Self-service is empowering. Anytime a customer or user can access a relevant, complete answer to his or her question—and use that information to efficiently solve their problem—it’s a good experience. Customers love the timeliness and convenience of self-service. Businesses appreciate it for its cost-efficiency and the availability it creates for Support reps who could otherwise be stretched thin.

Improving your Self-Service Accessibility:

The quality of your SSA hinges on several factors:

  • Design: As a general rule, self-service should be easy to use, intuitive. If it’s not, it is of little value.
  • Personalization: According to an Amdocs study, 9 out of 10 customers will use an online knowledge directory if it’s “tailored to their needs.” To make it so, businesses should constantly refresh their content based on quantitative and qualitative customer surveys, designed to better understand their customers.

4. Average Handle Time

Average Handle Time, or AHT, refers to the length of time it takes to resolve a customer issue from beginning to end.

AHT starts the moment a customer or user initiates a call or a chat and lasts through the hold time and the talk time. It ends when the call is resolved, usually after the Support rep says, “Is there anything else I can help you with today?”

It’s important to note that AHT isn’t about rushing through a call to make it as short as possible.
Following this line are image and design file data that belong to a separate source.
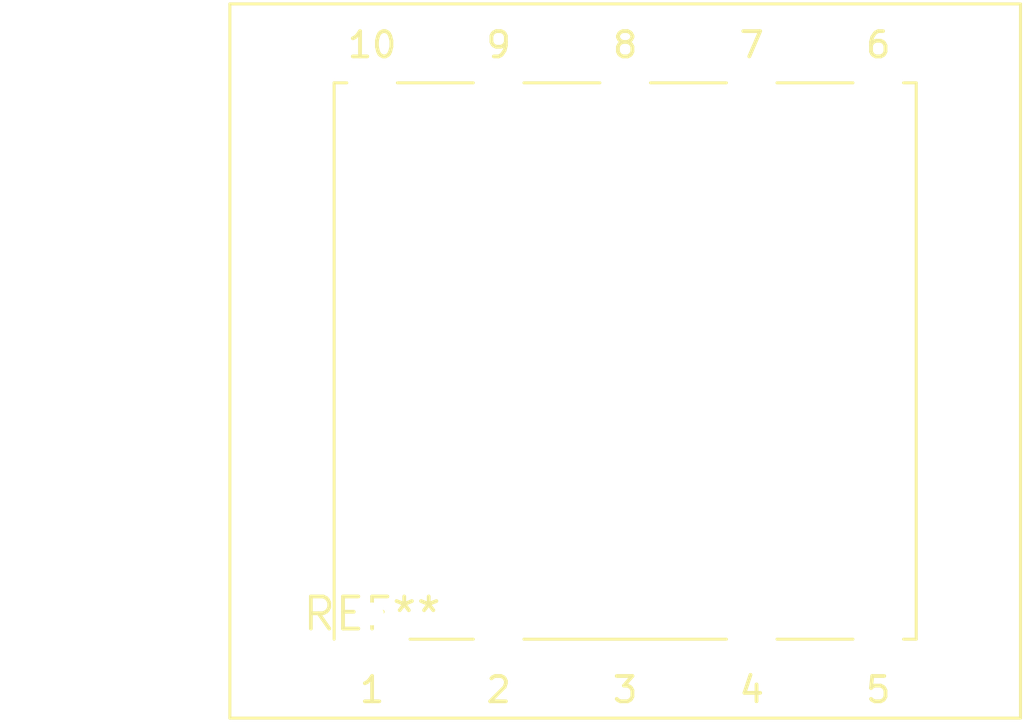
<source format=kicad_pcb>
(kicad_pcb (version 20240108) (generator pcbnew)

  (general
    (thickness 1.6)
  )

  (paper "A4")
  (layers
    (0 "F.Cu" signal)
    (31 "B.Cu" signal)
    (32 "B.Adhes" user "B.Adhesive")
    (33 "F.Adhes" user "F.Adhesive")
    (34 "B.Paste" user)
    (35 "F.Paste" user)
    (36 "B.SilkS" user "B.Silkscreen")
    (37 "F.SilkS" user "F.Silkscreen")
    (38 "B.Mask" user)
    (39 "F.Mask" user)
    (40 "Dwgs.User" user "User.Drawings")
    (41 "Cmts.User" user "User.Comments")
    (42 "Eco1.User" user "User.Eco1")
    (43 "Eco2.User" user "User.Eco2")
    (44 "Edge.Cuts" user)
    (45 "Margin" user)
    (46 "B.CrtYd" user "B.Courtyard")
    (47 "F.CrtYd" user "F.Courtyard")
    (48 "B.Fab" user)
    (49 "F.Fab" user)
    (50 "User.1" user)
    (51 "User.2" user)
    (52 "User.3" user)
    (53 "User.4" user)
    (54 "User.5" user)
    (55 "User.6" user)
    (56 "User.7" user)
    (57 "User.8" user)
    (58 "User.9" user)
  )

  (setup
    (pad_to_mask_clearance 0)
    (pcbplotparams
      (layerselection 0x00010fc_ffffffff)
      (plot_on_all_layers_selection 0x0000000_00000000)
      (disableapertmacros false)
      (usegerberextensions false)
      (usegerberattributes false)
      (usegerberadvancedattributes false)
      (creategerberjobfile false)
      (dashed_line_dash_ratio 12.000000)
      (dashed_line_gap_ratio 3.000000)
      (svgprecision 4)
      (plotframeref false)
      (viasonmask false)
      (mode 1)
      (useauxorigin false)
      (hpglpennumber 1)
      (hpglpenspeed 20)
      (hpglpendiameter 15.000000)
      (dxfpolygonmode false)
      (dxfimperialunits false)
      (dxfusepcbnewfont false)
      (psnegative false)
      (psa4output false)
      (plotreference false)
      (plotvalue false)
      (plotinvisibletext false)
      (sketchpadsonfab false)
      (subtractmaskfromsilk false)
      (outputformat 1)
      (mirror false)
      (drillshape 1)
      (scaleselection 1)
      (outputdirectory "")
    )
  )

  (net 0 "")

  (footprint "Transformer_Breve_TEZ-28x33" (layer "F.Cu") (at 0 0))

)

</source>
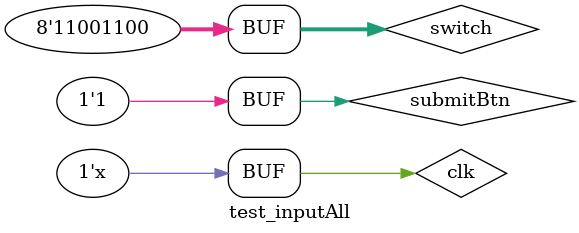
<source format=v>
`timescale 1ns / 1ps

module test_inputAll;

wire [39:0] characters;
wire [7:0] character;
wire outputReady;

reg [7:0] switch;
reg submitBtn;
reg clk;

switchInput sw(
	character,
	outputReady,
	switch,
	submitBtn,
	clk
);

inputBuffer #(
	.NUM_CHARS(5)
) ib (
	characters,
	character,
	outputReady
);
initial begin
	clk = 0;
	switch = 0;
	submitBtn = 0;
	
	#1000000
	switch = 8'b11001100;
	
	#1000000
	submitBtn = 1;
	
	#2000000
	submitBtn = 0;
	
	#2000000
	submitBtn = 1;
	
end

always #100000 clk = ~clk;

endmodule

</source>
It’s about making the process as efficient as possible—and that’s a product of preparation.

Improving your Average Handle Time:

The key to a significant improvement in AHT is all about having the right information at the ready. That’s why UJET is designed to make customer support vastly more efficient by:

  • Identifying customers instantly with Touch ID fingerprint verification using SmartActions
  • Utilizing practical AI solutions like Virtual Agent to resolve simple requests so live agents can focus on more complex tasks
  • Providing agents with all of your CRM's historical context about the customer, including purchase history, customer status, app version, and last action taken
  • Encouraging agents to use Agent Assist to search your company's knowledge base for relevant help center articles and to automate after-call tasks like transcriptions and summarization
  • Supporting real-time photo and video sharing that lend immediate context the customer's issue

At the end of the day, however, if a customer complaint is serious and they're at risk of churning, your agents should feel empowered to take as much time as they need to resolve the concern and provide excellent service. Reducing AHT should never be prioritized above your customer experience. Verint recommends balancing AHT with other metrics like first call resolution (FCR) on an agent's score card to get a holistic view of the agent's performance, rather than just focusing on one metric.

Customer happiness is the product of many factors

Happiness is dependent on experience, interpretation and perception which makes it complicated and difficult to understand. But as a business, to be successful, you need to understand it in order to improve it.

This is why CSAT, NPS, and CES are extremely valuable and popular measures. They simplify the complexity and give businesses reliable—and proven—measures to take action on.

But of course, improving your NPS, CSAT and CES scores can go much deeper. As discussed, it’s the product of analyzing and iterating on several metrics that affect your customers’ satisfaction and happiness. It’s a process, but it’s worthwhile for businesses that care about growing and evolving at a constant rate.